BALANCING.
(From MS. in the Bodleian Library, Oxford.)
Music was cultivated by our ancestors from a very remote period. Among the English the music on which most attention was bestowed was that employed in the services of religion. Singing in churches is said to have been introduced into England in the fourth century.
Among the northern nations the Scalds were at once the poets and musicians. Like the bards of the Britons, they celebrated the deeds of the great and brave in heroic poems, which were sung to the sounds of the lyre or the harp. After the conquest of Britain by the English, these minstrels remained in high favour among the people, and were received with respect and veneration in the courts of kings and the halls of the nobles. In the English language they were known by two appellations, the one equivalent to the English word gleemen, or merry-makers, and the other harpers, derived from the instrument on which they usually played.
MUSICAL INSTRUMENTS.
(From the Cædmon MS., Oxford.)
The gleemen were jugglers and pantomimists, as well as minstrels, and they were accustomed to associate themselves in companies, and amuse the spectators with feats of strength and agility, dancing, and sleight-of-hand tricks.
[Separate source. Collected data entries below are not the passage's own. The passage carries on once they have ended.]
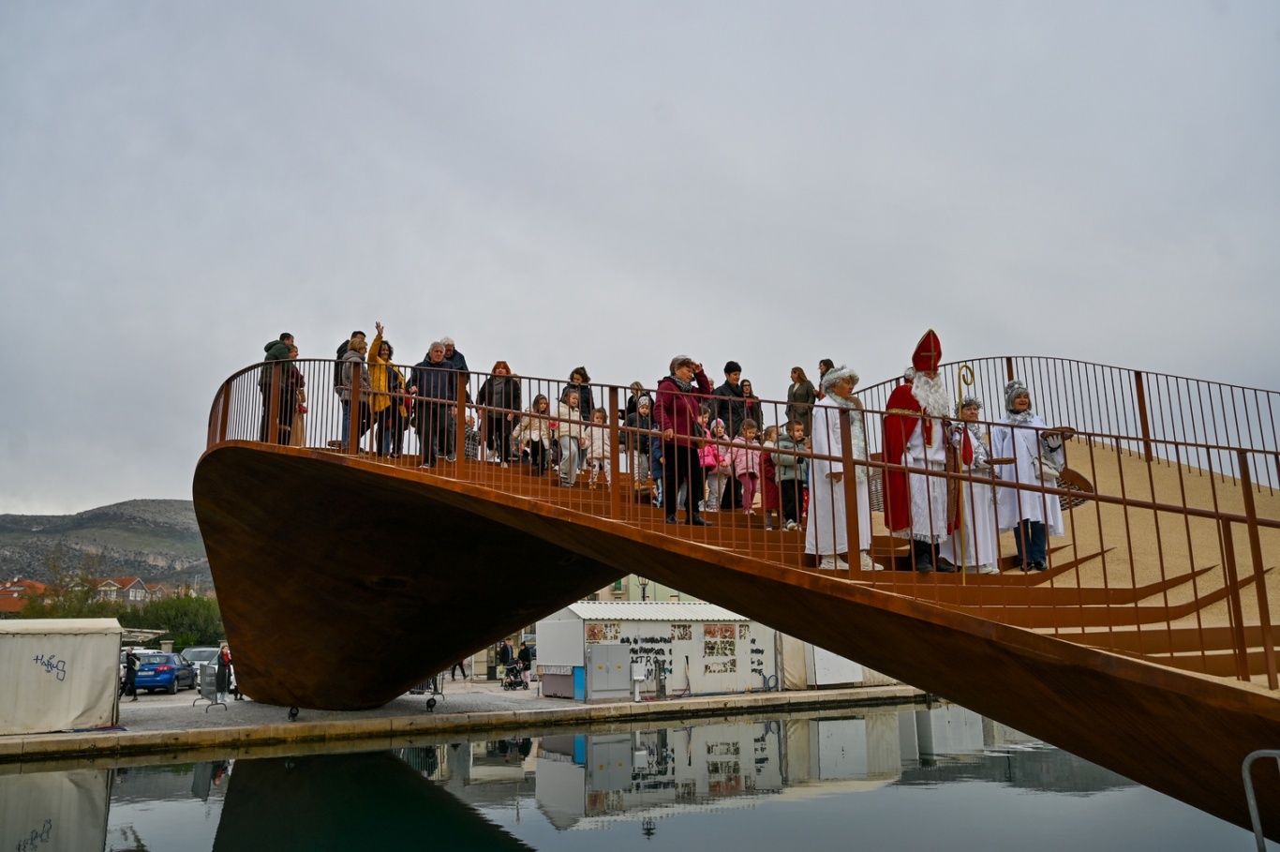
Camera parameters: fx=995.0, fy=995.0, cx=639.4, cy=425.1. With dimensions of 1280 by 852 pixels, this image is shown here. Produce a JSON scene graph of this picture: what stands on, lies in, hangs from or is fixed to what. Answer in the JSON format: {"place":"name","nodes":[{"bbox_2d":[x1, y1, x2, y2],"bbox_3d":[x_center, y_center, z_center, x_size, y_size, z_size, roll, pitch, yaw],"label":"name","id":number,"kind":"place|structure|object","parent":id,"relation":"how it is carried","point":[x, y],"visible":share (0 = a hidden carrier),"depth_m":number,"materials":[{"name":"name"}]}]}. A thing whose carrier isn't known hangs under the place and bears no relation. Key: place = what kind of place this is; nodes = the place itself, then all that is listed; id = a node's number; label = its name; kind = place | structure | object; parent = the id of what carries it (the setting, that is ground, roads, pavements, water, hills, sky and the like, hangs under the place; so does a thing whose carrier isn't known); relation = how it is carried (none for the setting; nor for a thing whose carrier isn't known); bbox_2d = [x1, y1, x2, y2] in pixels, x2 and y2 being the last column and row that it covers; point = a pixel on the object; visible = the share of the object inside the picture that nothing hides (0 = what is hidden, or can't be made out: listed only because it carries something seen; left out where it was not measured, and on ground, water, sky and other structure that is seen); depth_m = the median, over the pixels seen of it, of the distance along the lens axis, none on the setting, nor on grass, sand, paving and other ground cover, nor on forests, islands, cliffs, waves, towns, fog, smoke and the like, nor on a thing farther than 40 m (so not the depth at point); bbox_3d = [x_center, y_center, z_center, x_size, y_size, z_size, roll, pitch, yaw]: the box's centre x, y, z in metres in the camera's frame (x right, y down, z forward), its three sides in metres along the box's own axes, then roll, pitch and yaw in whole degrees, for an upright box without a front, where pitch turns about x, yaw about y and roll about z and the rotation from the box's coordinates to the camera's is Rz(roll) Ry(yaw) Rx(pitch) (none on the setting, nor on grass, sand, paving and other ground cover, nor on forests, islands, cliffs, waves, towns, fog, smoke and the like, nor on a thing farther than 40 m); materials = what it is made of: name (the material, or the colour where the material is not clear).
{"place":"outdoors","nodes":[
{"label":"outdoors","id":0,"kind":"place"},
{"bbox_2d":[0,579,48,613],"label":"house","id":1,"kind":"structure","parent":0,"point":[16,604],"materials":[{"name":"red brick"}]},
{"bbox_2d":[0,498,212,591],"label":"hill","id":2,"kind":"structure","parent":0,"point":[164,502],"materials":[{"name":"stone"}]},
{"bbox_2d":[89,575,152,604],"label":"house","id":3,"kind":"structure","parent":0,"point":[141,585],"materials":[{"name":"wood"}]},
{"bbox_2d":[0,681,937,760],"label":"quay","id":4,"kind":"structure","parent":0,"point":[38,736],"materials":[{"name":"grey stone"}]},
{"bbox_2d":[0,617,124,733],"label":"white tent","id":5,"kind":"object","parent":4,"relation":"on","point":[106,647],"visible":0.99,"depth_m":19.41,"materials":[{"name":"white fabric"}]},
{"bbox_2d":[121,648,139,699],"bbox_3d":[-14.299,7.003,27.918,0.552,1.404,0.563,-4,-12,17],"label":"person","id":6,"kind":"object","parent":4,"relation":"on","point":[128,678],"visible":0.95,"depth_m":27.81},
{"bbox_2d":[131,651,195,693],"bbox_3d":[-15.986,8.272,33.306,1.578,1.336,3.767,1,-11,-9],"label":"blue car","id":7,"kind":"object","parent":4,"relation":"on","point":[139,681],"visible":0.74,"depth_m":32.03,"materials":[{"name":"blue metal"}]},
{"bbox_2d":[178,645,221,687],"bbox_3d":[-15.120,8.458,34.787,1.578,1.399,3.992,1,-11,-11],"label":"car","id":8,"kind":"object","parent":4,"relation":"on","point":[199,649],"visible":0.43,"depth_m":33.99,"materials":[{"name":"metal"}]},
{"bbox_2d":[193,665,227,709],"bbox_3d":[-10.553,6.470,24.527,0.652,1.005,0.694,-6,-12,23],"label":"metal barrier","id":9,"kind":"object","parent":4,"relation":"on","point":[211,684],"visible":0.98,"depth_m":24.48,"materials":[{"name":"grey metal"}]},
{"bbox_2d":[216,642,233,699],"bbox_3d":[-10.877,6.479,26.092,0.546,1.511,0.597,-2,-11,9],"label":"person","id":10,"kind":"object","parent":4,"relation":"on","point":[224,659],"visible":0.82,"depth_m":25.97},
{"bbox_2d":[287,704,299,719],"bbox_3d":[-6.582,5.469,18.911,0.240,0.310,0.248,-4,-12,18],"label":"spotlight","id":11,"kind":"object","parent":4,"relation":"on","point":[294,713],"visible":0.98,"depth_m":18.85,"materials":[{"name":"black metal"}]},
{"bbox_2d":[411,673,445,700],"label":"metal barrier","id":12,"kind":"object","parent":4,"relation":"on","point":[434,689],"visible":0.49,"depth_m":26.12,"materials":[{"name":"black metal"}]},
{"bbox_2d":[425,695,437,711],"bbox_3d":[-4.389,5.856,20.899,0.261,0.345,0.271,-11,-15,43],"label":"spotlight","id":13,"kind":"object","parent":4,"relation":"on","point":[429,704],"visible":0.99,"depth_m":20.83,"materials":[{"name":"black metal"}]},
{"bbox_2d":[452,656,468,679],"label":"person","id":14,"kind":"object","parent":4,"relation":"on","point":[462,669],"visible":0.38,"depth_m":36.94},
{"bbox_2d":[496,638,512,680],"bbox_3d":[-4.733,8.257,35.077,0.616,1.578,0.628,-5,-12,21],"label":"person","id":15,"kind":"object","parent":4,"relation":"on","point":[504,649],"visible":0.86,"depth_m":34.92},
{"bbox_2d":[499,656,527,688],"bbox_3d":[-4.288,8.396,33.706,0.818,1.157,1.155,5,-12,-27],"label":"stroller","id":16,"kind":"object","parent":4,"relation":"on","point":[512,669],"visible":0.98,"depth_m":33.61,"materials":[{"name":"black metal"}]},
{"bbox_2d":[517,639,533,679],"bbox_3d":[-3.976,8.243,34.669,0.696,1.447,0.688,-7,-13,30],"label":"person","id":17,"kind":"object","parent":4,"relation":"on","point":[525,649],"visible":0.79,"depth_m":34.50},
{"bbox_2d":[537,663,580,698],"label":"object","id":18,"kind":"object","parent":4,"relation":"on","point":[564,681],"visible":0.8,"depth_m":27.85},
{"bbox_2d":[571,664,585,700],"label":"blue bin","id":19,"kind":"object","parent":4,"relation":"on","point":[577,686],"visible":0.86,"depth_m":26.78,"materials":[{"name":"blue"}]},
{"bbox_2d":[630,662,645,700],"bbox_3d":[-0.051,6.905,26.721,0.424,1.003,0.481,5,-12,-27],"label":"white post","id":20,"kind":"object","parent":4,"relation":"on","point":[637,677],"visible":0.99,"depth_m":26.66,"materials":[{"name":"white"}]},
{"bbox_2d":[536,599,777,700],"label":"building","id":21,"kind":"structure","parent":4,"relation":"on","point":[630,629],"depth_m":29.01,"materials":[{"name":"white metal"}]},
{"bbox_2d":[585,621,621,642],"bbox_3d":[-1.008,5.754,27.365,1.103,0.785,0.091,5,-12,-27],"label":"poster","id":22,"kind":"object","parent":21,"relation":"attached to","point":[594,634],"visible":0.8,"depth_m":27.36,"materials":[{"name":"paper"}]},
{"bbox_2d":[587,642,632,700],"bbox_3d":[-0.767,6.511,26.160,1.328,1.470,0.424,5,-12,-27],"label":"electrical cabinet","id":23,"kind":"object","parent":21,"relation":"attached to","point":[615,649],"visible":0.97,"depth_m":26.04,"materials":[{"name":"grey metal"}]},
{"bbox_2d":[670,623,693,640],"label":"poster","id":24,"kind":"object","parent":21,"relation":"attached to","point":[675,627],"visible":0.96,"depth_m":28.89,"materials":[{"name":"paper"}]},
{"bbox_2d":[702,624,738,669],"bbox_3d":[2.360,6.541,29.496,1.151,1.261,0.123,5,-12,-27],"label":"poster","id":25,"kind":"object","parent":21,"relation":"attached to","point":[730,642],"visible":0.96,"depth_m":29.47,"materials":[{"name":"paper"}]},
{"bbox_2d":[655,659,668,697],"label":"utility pedestal","id":26,"kind":"object","parent":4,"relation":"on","point":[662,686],"visible":0.99,"depth_m":27.61,"materials":[{"name":"grey metal"}]},
{"bbox_2d":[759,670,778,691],"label":"hose","id":27,"kind":"object","parent":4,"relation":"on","point":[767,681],"visible":0.92,"depth_m":30.08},
{"bbox_2d":[808,644,862,684],"bbox_3d":[5.932,7.077,30.251,1.816,1.688,0.857,5,-12,-27],"label":"white container","id":28,"kind":"object","parent":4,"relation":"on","point":[827,659],"visible":0.54,"depth_m":29.87,"materials":[{"name":"white"}]},
{"bbox_2d":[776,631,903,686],"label":"tent","id":29,"kind":"object","parent":4,"relation":"on","point":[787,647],"visible":0.35,"depth_m":31.19,"materials":[{"name":"white fabric"}]},
{"bbox_2d":[0,702,1251,851],"label":"water","id":30,"kind":"structure","parent":0,"point":[248,761],"materials":[{"name":"liquid"}]},
{"bbox_2d":[0,0,1279,521],"label":"sky","id":31,"kind":"structure","parent":0,"point":[682,90],"materials":[{"name":"grey"}]},
{"bbox_2d":[579,575,709,604],"label":"building","id":32,"kind":"structure","parent":0,"point":[649,594],"materials":[{"name":"beige paint"}]},
{"bbox_2d":[193,356,1279,834],"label":"bridge","id":33,"kind":"structure","parent":0,"point":[1223,692],"visible":0.81,"materials":[{"name":"brown metal"}]},
{"bbox_2d":[258,333,293,443],"bbox_3d":[-4.988,-0.390,13.554,0.532,1.738,0.560,-3,-11,9],"label":"man","id":34,"kind":"object","parent":33,"relation":"on","point":[272,346],"visible":0.59,"depth_m":13.46},
{"bbox_2d":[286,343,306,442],"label":"woman","id":35,"kind":"object","parent":33,"relation":"on","point":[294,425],"visible":0.43,"depth_m":14.89},
{"bbox_2d":[338,331,370,450],"bbox_3d":[-3.807,-0.378,13.228,0.502,1.711,0.545,-3,-11,13],"label":"man","id":36,"kind":"object","parent":33,"relation":"on","point":[356,344],"visible":0.75,"depth_m":13.13},
{"bbox_2d":[361,324,395,455],"bbox_3d":[-3.576,-0.417,13.440,0.562,1.807,0.579,-2,-11,9],"label":"woman","id":37,"kind":"object","parent":33,"relation":"on","point":[374,346],"visible":0.63,"depth_m":13.34},
{"bbox_2d":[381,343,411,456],"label":"woman","id":38,"kind":"object","parent":33,"relation":"on","point":[389,353],"visible":0.59,"depth_m":13.99},
{"bbox_2d":[412,340,459,466],"bbox_3d":[-2.639,-0.239,12.835,0.548,1.673,0.695,-5,-12,23],"label":"man","id":39,"kind":"object","parent":33,"relation":"on","point":[432,386],"visible":0.87,"depth_m":12.69},
{"bbox_2d":[436,336,469,379],"bbox_3d":[-2.604,-0.560,13.575,0.509,1.326,0.537,-7,-13,30],"label":"man","id":40,"kind":"object","parent":33,"relation":"on","point":[452,346],"visible":0.32,"depth_m":13.60},
{"bbox_2d":[462,408,480,462],"bbox_3d":[-2.524,0.313,14.444,0.467,1.067,0.474,5,-12,-27],"label":"child","id":41,"kind":"object","parent":33,"relation":"on","point":[469,418],"visible":0.52,"depth_m":14.44},
{"bbox_2d":[478,361,522,463],"bbox_3d":[-1.881,-0.094,13.443,0.575,1.471,0.590,1,-11,-7],"label":"woman","id":42,"kind":"object","parent":33,"relation":"on","point":[489,440],"visible":0.77,"depth_m":13.35},
{"bbox_2d":[515,392,552,474],"bbox_3d":[-1.382,0.175,13.026,0.485,1.138,0.466,8,-14,-38],"label":"child","id":43,"kind":"object","parent":33,"relation":"on","point":[540,398],"visible":0.76,"depth_m":12.98},
{"bbox_2d":[552,387,586,486],"bbox_3d":[-0.895,0.188,12.531,0.462,1.299,0.439,9,-15,-41],"label":"child","id":44,"kind":"object","parent":33,"relation":"on","point":[567,415],"visible":0.83,"depth_m":12.45},
{"bbox_2d":[568,366,594,420],"bbox_3d":[-0.800,-0.141,13.175,0.439,1.244,0.495,-3,-11,9],"label":"woman","id":45,"kind":"object","parent":33,"relation":"on","point":[579,373],"visible":0.48,"depth_m":13.22},
{"bbox_2d":[582,406,610,486],"bbox_3d":[-0.532,0.340,12.680,0.383,1.067,0.381,5,-12,-27],"label":"child","id":46,"kind":"object","parent":33,"relation":"on","point":[597,436],"visible":0.76,"depth_m":12.65},
{"bbox_2d":[625,388,655,490],"bbox_3d":[0.017,0.227,11.399,0.410,1.242,0.411,5,-12,-27],"label":"child","id":47,"kind":"object","parent":33,"relation":"on","point":[642,408],"visible":0.67,"depth_m":11.35},
{"bbox_2d":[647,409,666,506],"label":"child","id":48,"kind":"object","parent":33,"relation":"on","point":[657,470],"visible":0.3,"depth_m":10.85},
{"bbox_2d":[654,352,715,524],"bbox_3d":[0.433,0.170,9.576,0.535,1.625,0.712,-8,-14,35],"label":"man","id":49,"kind":"object","parent":33,"relation":"on","point":[679,365],"visible":0.88,"depth_m":9.40},
{"bbox_2d":[699,415,729,512],"bbox_3d":[0.818,0.493,11.349,0.392,1.149,0.389,5,-12,-27],"label":"child","id":50,"kind":"object","parent":33,"relation":"on","point":[709,451],"visible":0.7,"depth_m":11.32},
{"bbox_2d":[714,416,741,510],"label":"child","id":51,"kind":"object","parent":33,"relation":"on","point":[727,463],"visible":0.61,"depth_m":11.82},
{"bbox_2d":[714,359,750,436],"bbox_3d":[1.138,-0.100,12.845,0.534,1.425,0.484,5,-12,-27],"label":"man","id":52,"kind":"object","parent":33,"relation":"on","point":[730,371],"visible":0.62,"depth_m":12.75},
{"bbox_2d":[202,355,1277,687],"bbox_3d":[0.176,0.687,9.811,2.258,3.522,10.024,5,-12,-27],"label":"bridge railing","id":53,"kind":"object","parent":33,"relation":"on","point":[570,421],"visible":0.64,"depth_m":8.21,"materials":[{"name":"metal"}]},
{"bbox_2d":[732,416,762,515],"bbox_3d":[1.248,0.502,11.287,0.369,1.163,0.394,5,-12,-27],"label":"child","id":54,"kind":"object","parent":33,"relation":"on","point":[750,470],"visible":0.76,"depth_m":11.25},
{"bbox_2d":[738,378,761,424],"bbox_3d":[1.481,-0.038,13.420,0.399,1.113,0.442,5,-12,-27],"label":"woman","id":55,"kind":"object","parent":33,"relation":"on","point":[747,388],"visible":0.4,"depth_m":13.51},
{"bbox_2d":[759,423,781,526],"bbox_3d":[1.459,0.612,10.715,0.363,1.131,0.379,5,-12,-27],"label":"child","id":56,"kind":"object","parent":33,"relation":"on","point":[767,478],"visible":0.53,"depth_m":10.68},
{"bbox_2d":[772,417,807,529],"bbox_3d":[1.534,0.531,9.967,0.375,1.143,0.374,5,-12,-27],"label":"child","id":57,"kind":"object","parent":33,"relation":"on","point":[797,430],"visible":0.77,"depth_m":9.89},
{"bbox_2d":[785,365,817,432],"bbox_3d":[2.060,-0.108,12.564,0.426,1.217,0.469,5,-12,-27],"label":"woman","id":58,"kind":"object","parent":33,"relation":"on","point":[805,394],"visible":0.66,"depth_m":12.54},
{"bbox_2d":[816,357,835,398],"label":"person","id":59,"kind":"object","parent":33,"relation":"on","point":[820,365],"visible":0.27,"depth_m":12.85},
{"bbox_2d":[804,365,881,569],"bbox_3d":[1.661,0.365,8.265,0.622,1.798,0.616,5,-12,-27],"label":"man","id":60,"kind":"object","parent":33,"relation":"on","point":[825,498],"visible":0.83,"depth_m":8.12},
{"bbox_2d":[880,329,957,573],"bbox_3d":[2.329,0.214,8.200,0.660,2.004,0.829,-2,-11,7],"label":"man","id":61,"kind":"object","parent":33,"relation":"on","point":[923,388],"visible":0.89,"depth_m":8.04},
{"bbox_2d":[910,328,942,371],"bbox_3d":[2.359,-0.595,8.105,0.329,0.373,0.365,5,-12,-27],"label":"mitre","id":62,"kind":"object","parent":61,"relation":"on","point":[925,365],"visible":0.83,"depth_m":8.02,"materials":[{"name":"red fabric"}]},
{"bbox_2d":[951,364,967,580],"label":"staff","id":63,"kind":"object","parent":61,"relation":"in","point":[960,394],"visible":0.84,"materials":[{"name":"gold metal"}]},
{"bbox_2d":[948,396,1001,575],"bbox_3d":[2.955,0.594,8.795,0.506,1.624,0.520,-1,-11,1],"label":"person","id":64,"kind":"object","parent":33,"relation":"on","point":[970,415],"visible":0.69,"depth_m":8.69},
{"bbox_2d":[990,381,1061,571],"bbox_3d":[3.340,0.461,8.637,0.560,1.716,0.563,-2,-11,4],"label":"woman","id":65,"kind":"object","parent":33,"relation":"on","point":[1020,403],"visible":0.82,"depth_m":8.54},
{"bbox_2d":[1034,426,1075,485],"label":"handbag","id":66,"kind":"object","parent":65,"relation":"in","point":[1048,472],"visible":0.55,"depth_m":8.80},
{"bbox_2d":[1051,465,1094,508],"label":"basket","id":67,"kind":"object","parent":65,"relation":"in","point":[1080,478],"visible":0.44,"depth_m":10.25,"materials":[{"name":"brown"}]},
{"bbox_2d":[835,356,1278,489],"bbox_3d":[5.987,-0.096,12.357,3.085,2.334,6.872,5,-12,-27],"label":"railing","id":68,"kind":"object","parent":33,"relation":"on","point":[1138,394],"visible":0.63,"depth_m":12.96,"materials":[{"name":"metal"}]},
{"label":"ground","id":69,"kind":"structure","parent":0},
{"bbox_2d":[18,565,112,618],"label":"tree","id":70,"kind":"object","parent":69,"relation":"on","point":[53,612],"visible":0.52,"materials":[{"name":"green plant"}]},
{"bbox_2d":[120,591,224,648],"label":"shrub","id":71,"kind":"object","parent":69,"relation":"on","point":[161,617],"visible":0.63,"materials":[{"name":"green plant"}]},
{"bbox_2d":[638,576,649,599],"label":"street lamp","id":72,"kind":"object","parent":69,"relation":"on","point":[645,585],"visible":0.36,"depth_m":32.99,"materials":[{"name":"black metal"}]},
{"bbox_2d":[1240,749,1279,851],"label":"metal railing","id":73,"kind":"object","parent":69,"relation":"on","point":[1248,785],"visible":1,"depth_m":5.05,"materials":[{"name":"metal"}]}
]}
DANCE WITH LYRE AND DOUBLE FLUTE.
(From "The Psychomachia," or
"Battle of the Soul," of Aurelius
Prudentius, MS. of Eleventh Century.)
Among the minstrels who came into England with William the Conqueror was one named Taillefer, of whom it is related that he was present at the battle of Hastings, and took his place at the head of the Norman army, inspiriting the soldiers by his songs. Before the battle commenced he advanced on horseback towards the English lines, and casting his spear three times into the air, he caught it each time by the iron head and threw it among his enemies, one of whom he wounded. He then drew his sword and threw it into the air, catching it, as he had done the spear, with such dexterity, that the English who saw him believed that he was gifted with the power of enchantment.